J.H. Dellinger, National Bureau of Standards ca. 1939, Library of Congress, Prints & Photographs Division, photograph by Harris & Ewing, [LC-DIG-hec-25951 (digital file from original negative)]

It was an open source computer program released in 1968, though, that would enable a ground-breaking RF propagation model to take root and branch out across the decades ahead.

An Open-source Computer Program

late-1960s diagram of a transhorizon radio path

Fig. 2, Geometry of a Transhorizon Radio Path, in “Prediction of Tropospheric Radio Transmission Loss Over Irregular Terrain: A Computer Method—1968”

July 1968 

When the ESSA Research Laboratories (ERL) of the National Bureau of Standards (NBS) published ESSA Technical Report ERL 79-ITS 67, “Prediction of Tropospheric Radio Transmission Loss Over Irregular Terrain: A Computer Method – 1968,” the propagation algorithm could be implemented on a slide rule.

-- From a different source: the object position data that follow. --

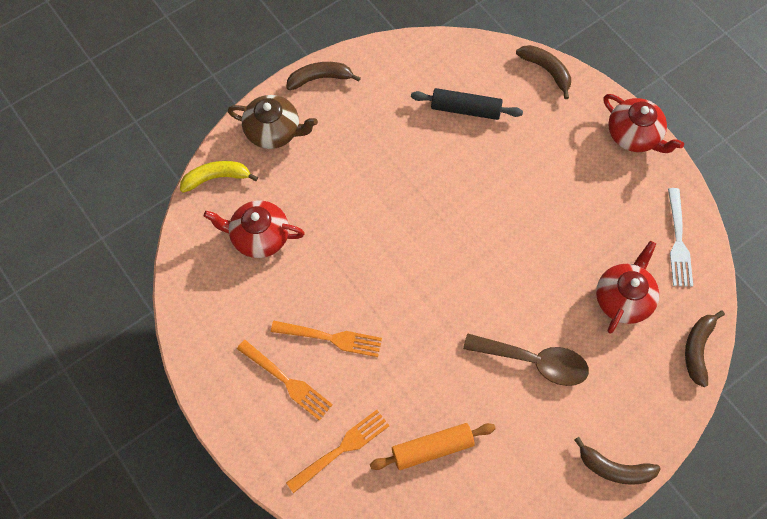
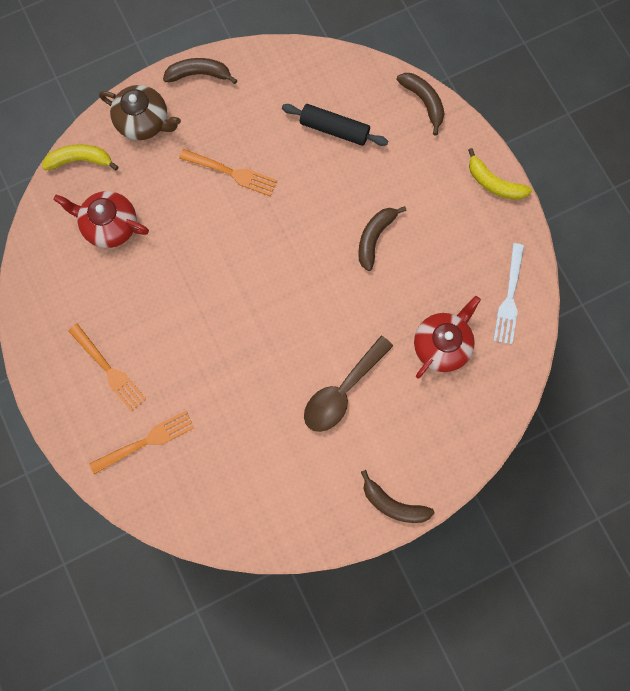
camera: 10 degrees right, 10 degrees up
orange fork [271,321,382,357] -> orange fork moved to [179,149,277,197]
orange rolling pin [370,423,496,470] -> none
brown spoon [463,333,589,386] -> brown spoon turned 105 degrees clockwise [304,336,393,432]
red teapot [604,94,684,153] -> yellow banana [468,148,532,200]
brown banana [685,310,725,387] -> brown banana moved to [358,206,406,271]

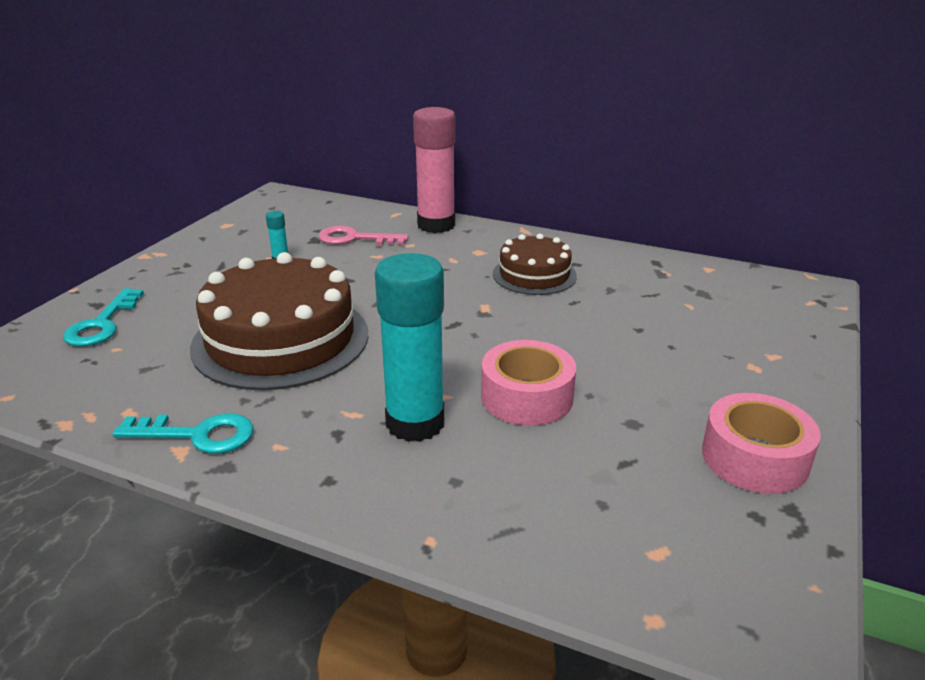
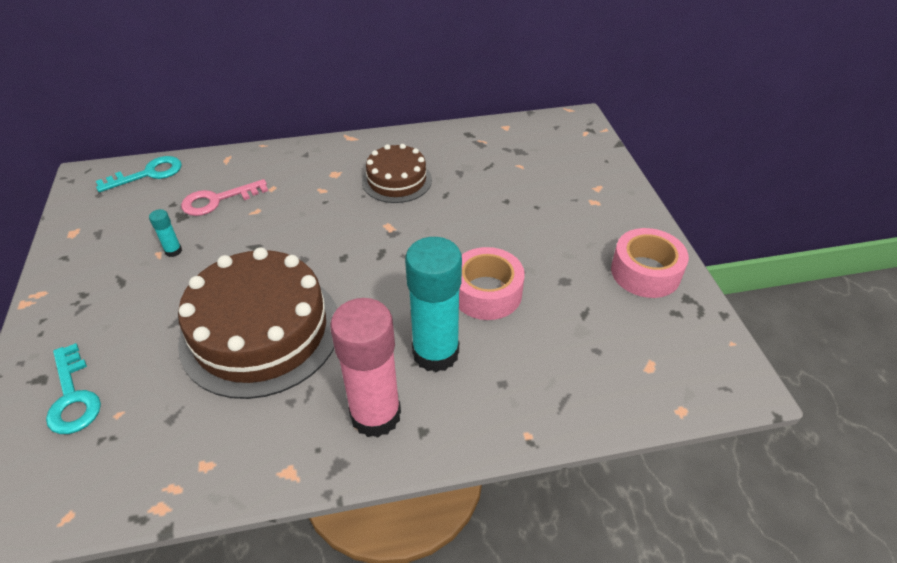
camera: 35 degrees left, 15 degrees up
turquoise key [113,413,253,454] -> turquoise key moved to [96,156,182,192]
pink glue stick [413,107,455,233] -> pink glue stick moved to [330,298,401,438]

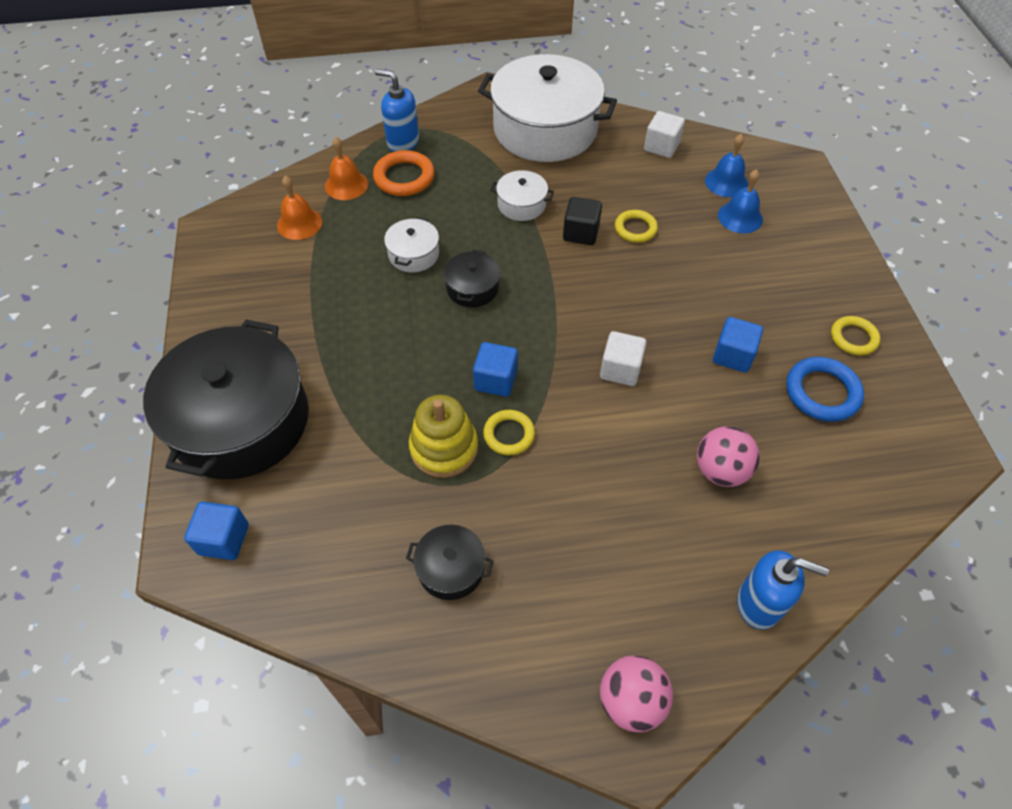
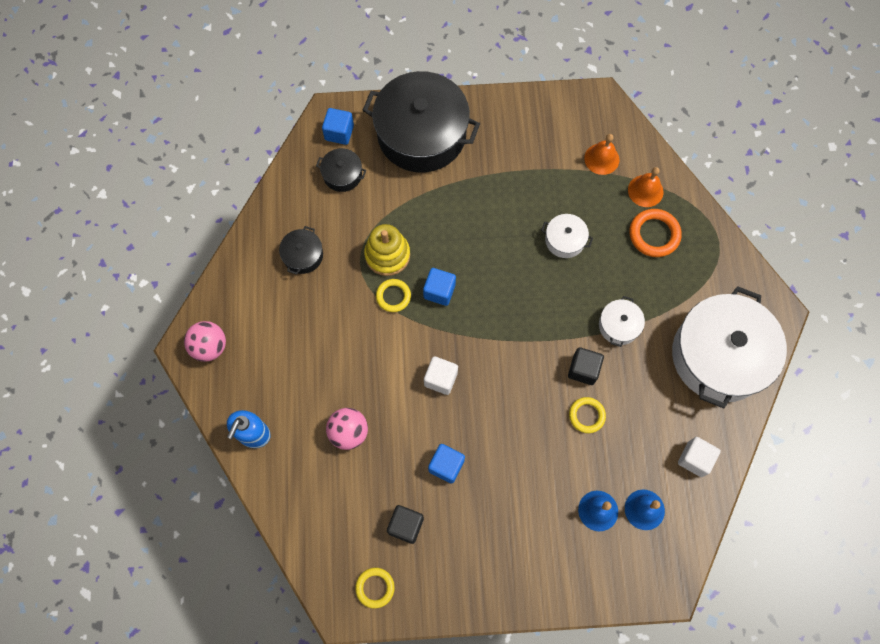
camera: 95 degrees right, 15 degrees up
blue soap dispenser [375,69,419,152] -> none
black pot [444,249,500,307] -> black pot moved to [316,148,366,192]
blue ring [786,357,864,422] -> black cube [387,505,424,544]
yellow ring [831,316,880,355] -> yellow ring moved to [355,568,395,609]

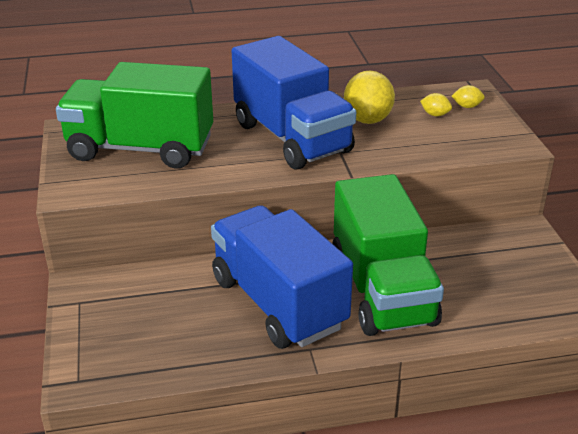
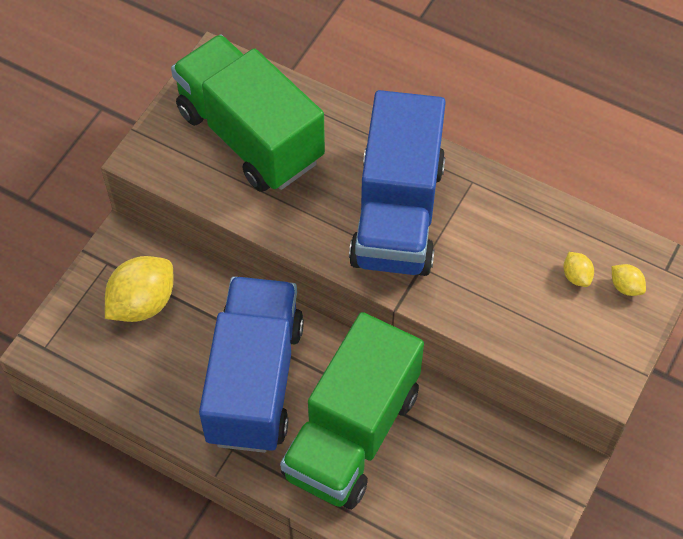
camera: 40 degrees right, 25 degrees up
yellow lemon [344,71,395,124] -> yellow lemon moved to [105,256,173,322]

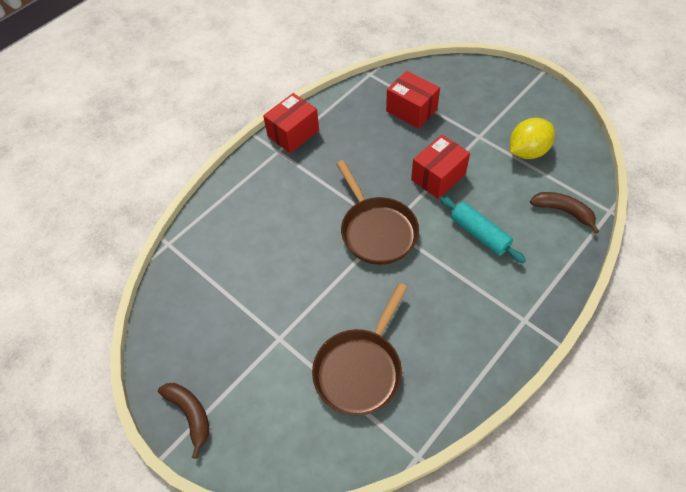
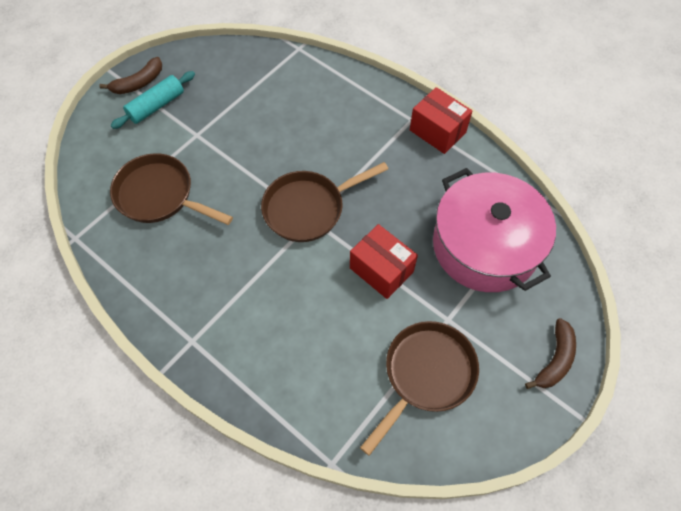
camera: 85 degrees right, 5 degrees up
red box [386,71,440,129] -> pink pot [433,168,556,292]
turquoise rolling pin [440,196,526,263] -> turquoise rolling pin moved to [111,71,195,129]
yellow lemon [510,118,555,159] -> brown pan [360,321,479,456]
brown banana [530,192,599,234] -> brown banana moved to [525,318,576,389]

The authors, Anita G. Longley and Philip L. Rice, both working in ESSA’s Tropospheric Telecommunications Laboratory, had been two of the four authors for the final 1967 revision of NBS report Technical Note 101, “Transmission Loss Predictions for Tropospheric Communication Circuits".

The model that Rice, Longley, and their colleagues developed and then made available for use by others as a FORTRAN program is now known as the Irregular Terrain Model (ITM), or the Longley-Rice Model. It was designed to be broadly applicable to frequencies from 20 MHz to 20 GHz and over distances between 1 and 2000 km. Significantly, it also was designed to take into account the impacts on radio propagation of terrain, such as mountains and valleys, and climate conditions.

The model was validated by an extensive collection of measured data that had accumulated at the NBS since the earliest decades of the 20th century. By comparing theoretical calculations to ground-truth measurement data, the researchers could develop and incorporate mathematical algorithms that took into account a wide variety of climates, terrains, and ground conditions. An important feature of Tech Note 101, as it became known, was the twin presentation of empirical graphs from which propagation distances could be interpolated, and calculations, which were adaptable to computer programming.

In 1968, Anita Longley and Philip Rice followed up with the publication of Technical Report ERL 79-ITS 67, “Prediction of Tropospheric Radio Transmission Loss Over Irregular Terrain: A Computer Method-1968”. This report, published by the Institute for Telecommunication Sciences when it was housed within a different component of the Department of Commerce, presented one of the first computerized implementations of a radio propagation model. The FORTRAN code was printed in full—i.e., open sourced—with schematics of the subroutines in Section 3-5 of Annex 3 in ERL 79-ITS 67.

The ITM remains integral to certain Federal Communications Commission (FCC) rulemakings. And portions of ITM still provide the foundation for a number of the P (Propagation) series of ITU-R international standards. Recommendation ITU-R P.2170 (09/2025), Methods and models for predicting lunar radio-wave propagation characteristics, builds on well-established electromagnetic theory and methodologies developed by ITS for the Irregular Terrain Model (ITM), and Longley and Rice’s work serves as the basis of the Irregular Lunar Model (ILM). The ILM predicts terrestrial radio-wave propagation for frequencies between 20 MHz and 20 GHz.